Tough Girl does Tasmania's Overland Track

By Sarah Williams
4 minute read

Cicerone quizzes Tough Girl Sarah Williams as she prepares to walk Tasmania’s Overland Track

Have you ever been to Tasmania before?

Never! I am so excited about heading over to Tassie. I’ve heard amazing things about the walking and the stunning national parks and the variety of nature and wildlife. I’m excited to have this opportunity to explore and to share the experience with people.

Mt Oakleigh view
The view from near the top of Mt Oakleigh (Photo: Warwick Sprawson)

What made you decide to do the Overland Track?

My brother and his family live in Melbourne and for the past few years I’ve been heading over for a few months during their summertime. I normally stay for around two months. I don’t want to overstay my welcome so it’s always good if I can disappear off for a few weeks and go and have an adventure at the same time.

February is the perfect time for me to do something new and exciting. I don’t want to travel too far and when I saw that Cicerone has a new guidebook coming out the same month about the Overland Track, and that it is a great month to hike, it just seemed perfect; it is too good an opportunity to miss.

I think it will be a beautiful hike, and very different from the Camino Portugués hike I did in September 2019 (you can watch the vlogs on the Tough Girl YouTube channel).

How long will it take you?

I am aiming for it to take around eight days in total, as that is the most amount of time the food I can carry will last!

What are the conditions like on the trail at the moment?

The trail is 80km long and is well maintained. It has been marked as a grade 4 (see panel).

One key thing to be aware of his how quickly the weather can change while you are out there. There is nowhere to resupply on the way, so you need to be fully self-sufficient.

During the summer months they also limit the number of people out on the trial to 36 per day, which helps with overcrowding. The summer months are the best months to walk the trail, but the conditions can change, which is why you need to make sure you are up to date with the weather and what is happening, especially in relation to fires.

What are you most looking forward to?

I’m really excited about just getting away again and getting back out into nature on a thru-hike.

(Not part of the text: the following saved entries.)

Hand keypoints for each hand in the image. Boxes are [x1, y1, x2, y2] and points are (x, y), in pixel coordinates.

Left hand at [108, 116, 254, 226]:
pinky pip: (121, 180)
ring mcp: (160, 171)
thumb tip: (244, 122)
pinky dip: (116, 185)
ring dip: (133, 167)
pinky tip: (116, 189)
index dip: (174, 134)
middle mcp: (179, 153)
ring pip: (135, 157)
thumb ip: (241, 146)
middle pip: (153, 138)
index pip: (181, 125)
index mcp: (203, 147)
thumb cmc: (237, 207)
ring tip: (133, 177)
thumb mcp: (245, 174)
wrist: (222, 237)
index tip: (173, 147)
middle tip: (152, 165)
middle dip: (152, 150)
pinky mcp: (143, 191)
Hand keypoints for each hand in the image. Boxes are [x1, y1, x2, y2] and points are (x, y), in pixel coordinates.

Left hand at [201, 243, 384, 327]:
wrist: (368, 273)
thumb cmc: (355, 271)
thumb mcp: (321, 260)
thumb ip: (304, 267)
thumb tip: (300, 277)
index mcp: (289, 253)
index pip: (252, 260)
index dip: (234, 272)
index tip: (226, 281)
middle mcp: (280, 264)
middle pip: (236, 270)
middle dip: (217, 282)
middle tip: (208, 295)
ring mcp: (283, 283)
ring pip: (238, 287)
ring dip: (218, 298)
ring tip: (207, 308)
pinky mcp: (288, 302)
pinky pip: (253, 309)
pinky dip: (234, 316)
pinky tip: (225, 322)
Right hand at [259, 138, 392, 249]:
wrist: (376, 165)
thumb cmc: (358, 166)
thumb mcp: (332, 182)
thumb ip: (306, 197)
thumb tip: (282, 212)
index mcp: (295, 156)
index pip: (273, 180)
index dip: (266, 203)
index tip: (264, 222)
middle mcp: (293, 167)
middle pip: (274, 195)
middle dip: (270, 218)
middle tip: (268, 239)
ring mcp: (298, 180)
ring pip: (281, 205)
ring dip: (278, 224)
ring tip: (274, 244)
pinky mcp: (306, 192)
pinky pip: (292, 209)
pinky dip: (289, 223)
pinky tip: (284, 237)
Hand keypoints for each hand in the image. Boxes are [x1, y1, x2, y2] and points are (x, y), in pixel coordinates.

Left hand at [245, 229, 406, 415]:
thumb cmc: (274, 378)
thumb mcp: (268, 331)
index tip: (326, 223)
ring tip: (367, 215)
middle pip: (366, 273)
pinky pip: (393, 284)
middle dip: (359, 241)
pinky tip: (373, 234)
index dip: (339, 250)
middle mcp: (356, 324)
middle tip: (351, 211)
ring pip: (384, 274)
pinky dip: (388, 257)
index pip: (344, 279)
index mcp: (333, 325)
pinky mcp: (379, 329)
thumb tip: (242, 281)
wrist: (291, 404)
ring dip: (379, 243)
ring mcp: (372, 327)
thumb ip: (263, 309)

I really enjoy having deep thinking time and the opportunity to relax. It will also be fun to be camping again and getting to explore a new part of the world.

Camping platform
Camping platform near Kia Ora Hut (Photo: Warwick Sprawson)

What are you most nervous about?

I’m a little nervous about the first day, as that is when my pack will be at its heaviest and when I go up Cradle Mountain – one of the biggest climbs. But at the same time, I’m also buzzing with excitement! I know the views will be worth it once I’m at the top.

Cradle Mountain
The distinctive profile of Cradle Mountain with Dove Lake in the foreground (Photo: Warwick Sprawson)

Will you be doing any of the suggested side trips?

Yes! I’m really excited about doing all of them. But that’s not going to be possible on this trip. I haven’t fully decided, and it will depend on the weather conditions at the time, but top of my list is Mt Ossa, which is the highest mountain in Tasmania. Followed closely by the dolerite columns of Mt Oakleigh and Lake St Clair.

If anyone reading this done the hike before, what side trip would you recommend?

Tassie local Martin suggests the following side trips: Hartnett falls and the other two falls if time permits. My Ossa is a must if weather is good. Old Pelion hut and waterhole for a summer swim.

Mt OakleighMt Ossa

How might the fires affect you?

That’s such a great question. I’m not 100% sure at the moment as things can change so quickly. There have been fires over there and the other concern is the smoke and haze heading over from the mainland. I’m aware of the situation and will be keeping an eye on what’s happening.

Will you be able to cook using a campfire or will you take gas?

Neither, I will be stoveless. I don’t do cooking! I have also been advised that fires are always totally prohibited in this national park year round.

Narcissus Hut
Narcissus Hut. The huts along the Overland are basic but functional. (Photo: Warwick Sprawson)

What might you encounter along the route and have you prepared anything for protection against animals?

Leeches! I’ve been warned about the leeches and have been told not to go swimming in any of the lakes, but to also make sure I have a lighter with me, so that if any of them do decide to come and get me I will be able to burn their bottoms to get them off!

* I have recently been told that swimming is fine, seeing as leeches can't swim!

Will you get mobile signal on the route?

I really hope so. I have just bought an Australian SIM card so I will be able to share the journey as it happens via social media. So make sure you come and follow along on Instagram. My handle is @toughgirlchallenges or you can follow #ChallengewithCicerone.

Grade 4: Recommended for experienced bush walkers. A grade 4 track is likely to be longer and include rough ground and very steep sections. These tracks are suggested for people with experience bush walking. They may be any length and directional signs and markers are likely to be more limited. A reasonable level of fitness and unrestricted movement will be required.